ACTION ITEM
Using the figure captions on re-endothelialized rat heart scaffolds, explain why G6PDH activity in the culture medium was quantified.

** Opening DOCUMENT PASSAGE block **

Figure 2. Histologic assessment of decellularized rat heart scaffolds seeded with RAECs.

(A,C) H&E and (B,D) Verhoeff-Van Gieson staining of scaffolds recellularized by the BA only technique (A,B) and the combined IVC+BA technique (C,D); arrows indicate cell-free vessels (A), arrow heads indicate elastin-positive vessels with cell nuclei (B,D), and open arrow heads indicate elastin-negative vessels (B,D). All scaffolds were recellularized with 4×10⁷ RAECs. (E) Quantification of the number of vessels lined by DAPI-positive cell nuclei in the mid-ventricular wall; the results are grouped according to vessel diameter (n = 3 per data set; mean ±SEM). **p<0.001 for IVC+BA vs BA re-endothelialization techniques for vessels with a diameter of 11–25 microns. Scale bars represent 125 microns (A–D).

Figure 3. Cell survival in re-endothelialized heart scaffolds.

(A) CMFDA-labeled cells (green) in the ventricle wall of a scaffold recellularized with 4×10⁷ RAECs via the BA technique and cultured for seven days before CMFDA labeling.(B) Quantification of G6PDH activity in the medium as an indicator of cell viability over time expressed as a percent of the initial relative fluorescence unit (RFU) measured using the Vybrant Cytotoxicity Assay Kit (n = 6 for each re-endothelialization technique; results are expressed as mean ±SEM).(C–H) TUNEL staining of scaffolds re-endothelialized with 4×10⁷ RAECs after seven days of culture. Images of the (C) left ventricle (LV), (D) septum, and (E) right ventricle (RV) of scaffolds seeded using the BA cell delivery technique. Images of the (F) left ventricle, (G) septum, and (H) right ventricle of scaffolds seeded using the IVC+BA cell delivery technique. (C–H) Cell nuclei are stained with DAPI (blue), and TUNEL-positive staining is red (arrows). Scale bars represent 100 microns.

** Closing DOCUMENT PASSAGE block **
** Opening DATASET EXCERPTS block **

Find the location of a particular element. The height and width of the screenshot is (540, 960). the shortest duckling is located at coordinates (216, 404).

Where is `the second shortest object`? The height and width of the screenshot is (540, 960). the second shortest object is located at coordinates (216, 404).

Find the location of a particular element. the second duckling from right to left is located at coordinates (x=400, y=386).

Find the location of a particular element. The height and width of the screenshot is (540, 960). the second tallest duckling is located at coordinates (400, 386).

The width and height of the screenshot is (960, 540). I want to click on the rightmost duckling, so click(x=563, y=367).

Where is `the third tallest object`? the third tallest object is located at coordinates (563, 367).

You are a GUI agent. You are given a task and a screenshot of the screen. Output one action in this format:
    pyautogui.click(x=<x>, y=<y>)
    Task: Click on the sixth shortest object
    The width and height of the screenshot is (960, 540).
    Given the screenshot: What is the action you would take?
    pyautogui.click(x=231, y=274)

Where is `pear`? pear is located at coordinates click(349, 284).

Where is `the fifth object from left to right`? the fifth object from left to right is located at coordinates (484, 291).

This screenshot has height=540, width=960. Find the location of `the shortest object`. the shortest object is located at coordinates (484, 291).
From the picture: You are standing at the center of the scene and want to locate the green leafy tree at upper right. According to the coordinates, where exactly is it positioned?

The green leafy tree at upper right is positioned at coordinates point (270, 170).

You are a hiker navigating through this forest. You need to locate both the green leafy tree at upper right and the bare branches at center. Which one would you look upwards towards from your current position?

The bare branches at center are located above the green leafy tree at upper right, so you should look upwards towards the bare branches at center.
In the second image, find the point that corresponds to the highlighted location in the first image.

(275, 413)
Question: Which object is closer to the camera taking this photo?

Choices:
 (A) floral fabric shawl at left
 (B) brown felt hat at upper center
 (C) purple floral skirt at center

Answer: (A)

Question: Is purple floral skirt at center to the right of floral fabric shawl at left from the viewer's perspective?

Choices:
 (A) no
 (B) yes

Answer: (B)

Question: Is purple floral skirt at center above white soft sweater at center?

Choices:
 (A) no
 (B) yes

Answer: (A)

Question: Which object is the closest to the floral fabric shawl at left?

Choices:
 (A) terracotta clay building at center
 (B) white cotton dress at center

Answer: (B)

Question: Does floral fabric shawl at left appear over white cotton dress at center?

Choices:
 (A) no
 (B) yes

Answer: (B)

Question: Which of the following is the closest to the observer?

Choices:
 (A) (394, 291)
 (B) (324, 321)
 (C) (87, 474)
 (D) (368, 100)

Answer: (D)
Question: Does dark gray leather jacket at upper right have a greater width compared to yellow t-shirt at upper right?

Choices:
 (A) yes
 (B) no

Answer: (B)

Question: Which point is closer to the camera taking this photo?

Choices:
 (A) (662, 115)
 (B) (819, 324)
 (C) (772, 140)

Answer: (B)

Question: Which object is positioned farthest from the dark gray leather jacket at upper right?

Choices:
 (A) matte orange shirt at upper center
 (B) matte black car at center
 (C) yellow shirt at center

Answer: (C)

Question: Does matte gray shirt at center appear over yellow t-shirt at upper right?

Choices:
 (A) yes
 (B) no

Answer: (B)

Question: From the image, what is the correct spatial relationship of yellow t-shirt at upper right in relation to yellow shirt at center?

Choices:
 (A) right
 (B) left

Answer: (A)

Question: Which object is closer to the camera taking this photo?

** Closing DATASET EXCERPTS block **

SOLVED PROBLEM
G6PDH activity in the medium was quantified as an indicator of cell viability over time. It was expressed as a percent of the initial relative fluorescence unit (RFU) measured with the Vybrant Cytotoxicity Assay Kit.